Si sceglie un ambito professionale, non un lavoro, e in quell’ambito bisogna crearsi diverse specializzazioni in grado di variare il posto di lavoro.
Preoccupa, a volte, la necessità di formazione continua come sottolinea silvia di 30 anni che teme come “il mondo cambi troppo velocemente. La nostra generazione deve imparare tanto, aggiornando già oggi le competenze professionali appena acquisite. Io sento proprio l’esigenza di fermarmi per imparare dei passaggi che mi mancano”.
Carmine, 30 anni, rimarca infatti: “per il lavoro del futuro ci manca tanta formazione, e non parlo solo del sistema scolastico. Pensando proprio al 4.0, c’è un gap fra il livello delle tecnologie e il loro utilizzo, ad esempio in agricoltura, o nell’artigianato italiano”.
Un piano formativo che deve puntare a far acquisire alle persone la conoscenza delle tecnologie previste dal Piano nazionale Industria 4.0, ovvero tutte quelle tecnologie applicate negli ambiti divisi in tre categorie: “vendita e marketing”, “informatica” e “tecniche e tecnologie di produzione”.

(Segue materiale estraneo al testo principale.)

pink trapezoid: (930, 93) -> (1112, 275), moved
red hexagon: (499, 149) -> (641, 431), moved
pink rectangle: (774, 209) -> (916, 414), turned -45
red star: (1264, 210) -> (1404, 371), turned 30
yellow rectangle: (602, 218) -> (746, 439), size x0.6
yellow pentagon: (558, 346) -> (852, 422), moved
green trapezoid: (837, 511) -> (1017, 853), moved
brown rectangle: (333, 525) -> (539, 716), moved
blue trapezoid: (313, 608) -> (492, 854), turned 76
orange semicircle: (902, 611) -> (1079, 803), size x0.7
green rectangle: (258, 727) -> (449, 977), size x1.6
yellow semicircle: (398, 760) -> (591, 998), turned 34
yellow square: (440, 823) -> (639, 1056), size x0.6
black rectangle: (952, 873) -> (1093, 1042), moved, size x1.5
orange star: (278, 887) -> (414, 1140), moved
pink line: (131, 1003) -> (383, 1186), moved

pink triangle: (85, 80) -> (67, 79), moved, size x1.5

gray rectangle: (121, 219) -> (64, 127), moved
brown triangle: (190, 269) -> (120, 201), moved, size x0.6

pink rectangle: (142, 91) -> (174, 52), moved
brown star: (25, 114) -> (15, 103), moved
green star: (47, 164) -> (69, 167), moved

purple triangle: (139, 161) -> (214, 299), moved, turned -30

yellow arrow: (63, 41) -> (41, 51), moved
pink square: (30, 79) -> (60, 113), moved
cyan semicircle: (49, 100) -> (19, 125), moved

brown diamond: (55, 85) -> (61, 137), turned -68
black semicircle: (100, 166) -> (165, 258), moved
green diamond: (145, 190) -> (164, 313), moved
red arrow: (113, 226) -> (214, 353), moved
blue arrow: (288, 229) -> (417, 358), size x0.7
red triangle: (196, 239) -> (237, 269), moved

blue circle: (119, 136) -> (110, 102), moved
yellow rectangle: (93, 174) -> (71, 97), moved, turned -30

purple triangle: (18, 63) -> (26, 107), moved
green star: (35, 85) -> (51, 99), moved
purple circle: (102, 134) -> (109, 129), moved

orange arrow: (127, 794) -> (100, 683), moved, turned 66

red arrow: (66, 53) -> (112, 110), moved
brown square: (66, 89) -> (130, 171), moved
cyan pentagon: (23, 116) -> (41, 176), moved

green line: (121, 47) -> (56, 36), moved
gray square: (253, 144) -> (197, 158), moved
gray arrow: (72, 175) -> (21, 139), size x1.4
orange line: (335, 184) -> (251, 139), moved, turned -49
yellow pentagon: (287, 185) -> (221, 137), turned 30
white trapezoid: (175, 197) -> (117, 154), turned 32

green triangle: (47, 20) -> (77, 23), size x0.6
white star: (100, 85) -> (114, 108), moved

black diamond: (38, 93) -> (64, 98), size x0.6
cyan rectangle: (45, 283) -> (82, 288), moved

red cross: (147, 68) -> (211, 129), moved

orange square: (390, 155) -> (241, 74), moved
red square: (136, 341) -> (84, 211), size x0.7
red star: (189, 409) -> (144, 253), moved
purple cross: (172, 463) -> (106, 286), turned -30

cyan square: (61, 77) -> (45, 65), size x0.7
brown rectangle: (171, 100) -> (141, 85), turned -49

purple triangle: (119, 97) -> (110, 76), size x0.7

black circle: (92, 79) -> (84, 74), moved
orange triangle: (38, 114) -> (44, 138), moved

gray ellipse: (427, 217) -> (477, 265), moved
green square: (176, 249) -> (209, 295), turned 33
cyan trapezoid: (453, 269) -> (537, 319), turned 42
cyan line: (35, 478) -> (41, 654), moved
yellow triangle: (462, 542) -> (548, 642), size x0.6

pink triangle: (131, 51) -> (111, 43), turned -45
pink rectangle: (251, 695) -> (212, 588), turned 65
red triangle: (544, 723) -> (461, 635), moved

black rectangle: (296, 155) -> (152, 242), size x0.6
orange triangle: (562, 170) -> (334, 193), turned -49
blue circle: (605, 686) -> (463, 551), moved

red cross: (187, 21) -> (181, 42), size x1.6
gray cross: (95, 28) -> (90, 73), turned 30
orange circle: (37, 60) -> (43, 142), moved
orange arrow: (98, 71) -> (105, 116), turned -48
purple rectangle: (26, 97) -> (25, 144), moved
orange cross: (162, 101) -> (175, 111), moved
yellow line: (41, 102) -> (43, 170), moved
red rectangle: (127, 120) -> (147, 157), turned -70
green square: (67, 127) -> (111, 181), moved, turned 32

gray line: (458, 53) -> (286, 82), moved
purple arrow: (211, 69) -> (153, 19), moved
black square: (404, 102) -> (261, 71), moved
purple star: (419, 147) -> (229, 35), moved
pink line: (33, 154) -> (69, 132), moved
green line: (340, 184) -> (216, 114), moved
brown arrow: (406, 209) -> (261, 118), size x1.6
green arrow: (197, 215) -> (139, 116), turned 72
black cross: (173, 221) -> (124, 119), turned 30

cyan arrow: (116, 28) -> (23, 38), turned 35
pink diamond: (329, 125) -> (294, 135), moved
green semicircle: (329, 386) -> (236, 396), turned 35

Le competenze digitali da sviluppare devono essere inerenti, inoltre, alla produzione manifatturiera come prototipazione rapida, robotica avanzata e collaborativa, interfaccia uomo macchina e per le aziende non manifatturiere, le competenze dovranno essere sviluppate in ambiti come: big data e analisi dei dati, cloud e fog computing, cyber security e integrazione digitale dei processi aziendali.
Per un’analisi puntuale dell’esigenza formativa occorre analizzare quali saranno le professioni del futuro la maggior parte delle quali 10 anni fa non esistevano.
Tutto questo deve portare ad una importante riflessione perché l’occupazione crescerà nei Paesi che hanno investito e investiranno nella formazione sulle competenze digitali, al contrario si contrarrà laddove non le hanno acquisite in maniera adeguata ad affrontare le evoluzioni del tessuto economico e produttivo.
In Italia ci sono diverse lacune da colmare in questo senso: solo il 29% della forza lavoro possiede, infatti, elevate competenze digitali, a fronte di una media europea del 37%.
Un Gap che rischia di allargarsi vista la bassa percentuale di partecipazione dei lavoratori ai corsi di formazione (8,3% rispetto alla media UE del 10,8%).
In questo quadro non roseo, il Piano Industria 4.0 è un importante scossa ed opportunità, rispetto a quello che è il paradosso italiano sulla formazione, in cui i giovani smettono troppo presto di studiare e iniziano troppo tardi a lavorare.
Invece è ormai tempo di pensare al concetto di “formazione continua”: dalla scuola al mondo del lavoro, senza interruzioni di sorta.